> [What the task requires]: What you return must be the full listing, word for word, with no images in it.

|---|

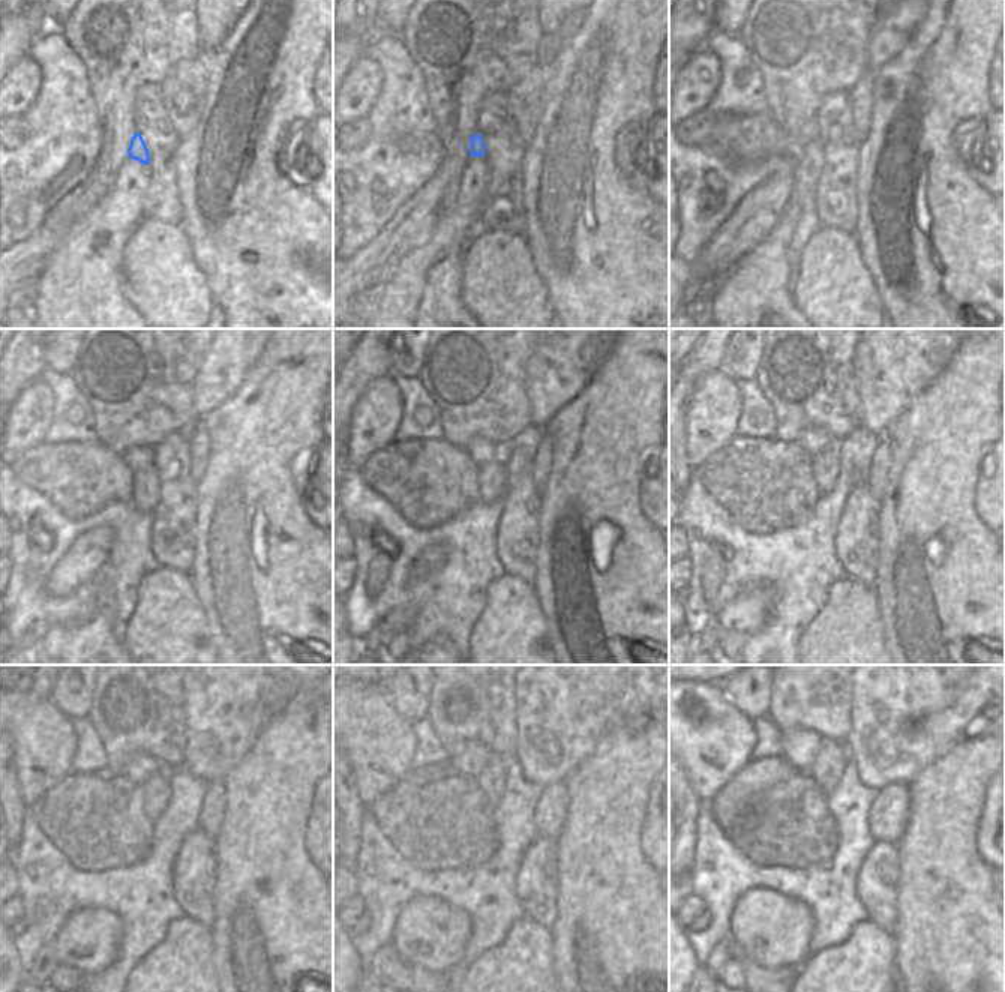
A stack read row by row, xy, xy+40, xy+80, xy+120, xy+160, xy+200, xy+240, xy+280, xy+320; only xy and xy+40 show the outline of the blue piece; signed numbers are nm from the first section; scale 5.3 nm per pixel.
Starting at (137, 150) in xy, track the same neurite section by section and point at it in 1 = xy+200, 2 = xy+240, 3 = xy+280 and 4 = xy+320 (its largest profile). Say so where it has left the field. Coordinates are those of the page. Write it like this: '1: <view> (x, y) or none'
1: xy+200 (813, 441)
2: xy+240 (140, 767)
3: xy+280 (474, 757)
4: xy+320 (800, 748)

|---|

> [Written solution]:
A stack read row by row, xy, xy+40, xy+80, xy+120, xy+160, xy+200, xy+240, xy+280, xy+320; only xy and xy+40 show the outline of the blue piece; signed numbers are nm from the first section; scale 5.3 nm per pixel.
Starting at (137, 150) in xy, track the same neurite section by section and point at it in 1 = xy+200, 2 = xy+240, 3 = xy+280 and 4 = xy+320 (its largest profile). Say so where it has left the field. Coordinates are those of the page. Write it like this: '1: <view> (x, y) or none'
1: xy+200 (813, 441)
2: xy+240 (140, 767)
3: xy+280 (474, 757)
4: xy+320 (800, 748)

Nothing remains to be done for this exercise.